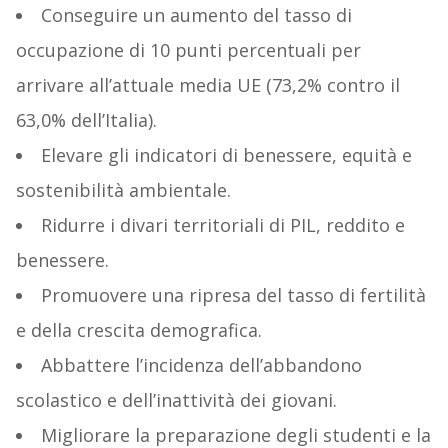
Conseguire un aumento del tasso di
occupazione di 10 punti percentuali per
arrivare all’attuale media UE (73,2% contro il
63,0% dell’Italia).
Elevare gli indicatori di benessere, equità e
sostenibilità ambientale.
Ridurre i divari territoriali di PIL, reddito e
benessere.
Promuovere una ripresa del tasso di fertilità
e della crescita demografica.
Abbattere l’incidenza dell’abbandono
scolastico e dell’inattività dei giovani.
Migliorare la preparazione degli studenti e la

...

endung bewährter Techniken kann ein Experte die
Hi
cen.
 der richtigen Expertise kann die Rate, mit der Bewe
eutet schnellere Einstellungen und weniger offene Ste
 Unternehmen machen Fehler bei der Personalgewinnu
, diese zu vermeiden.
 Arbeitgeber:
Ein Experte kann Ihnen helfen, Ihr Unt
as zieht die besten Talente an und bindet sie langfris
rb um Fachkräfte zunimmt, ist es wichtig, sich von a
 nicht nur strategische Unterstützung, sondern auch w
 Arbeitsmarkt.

WHAT IS BEING ASKED:
Arrange the lines between the one containing "Conseguire un aumento del tasso di" and the one containing "Migliorare la preparazione", inclusive, as a numbered list, omitting any blank lines.

SOLUTION TO THIS PROBLEM:
1. Conseguire un aumento del tasso di
2. occupazione di 10 punti percentuali per
3. arrivare all’attuale media UE (73,2% contro il
4. 63,0% dell’Italia).
5. Elevare gli indicatori di benessere, equità e
6. sostenibilità ambientale.
7. Ridurre i divari territoriali di PIL, reddito e
8. benessere.
9. Promuovere una ripresa del tasso di fertilità
10. e della crescita demografica.
11. Abbattere l’incidenza dell’abbandono
12. scolastico e dell’inattività dei giovani.
13. Migliorare la preparazione degli studenti e la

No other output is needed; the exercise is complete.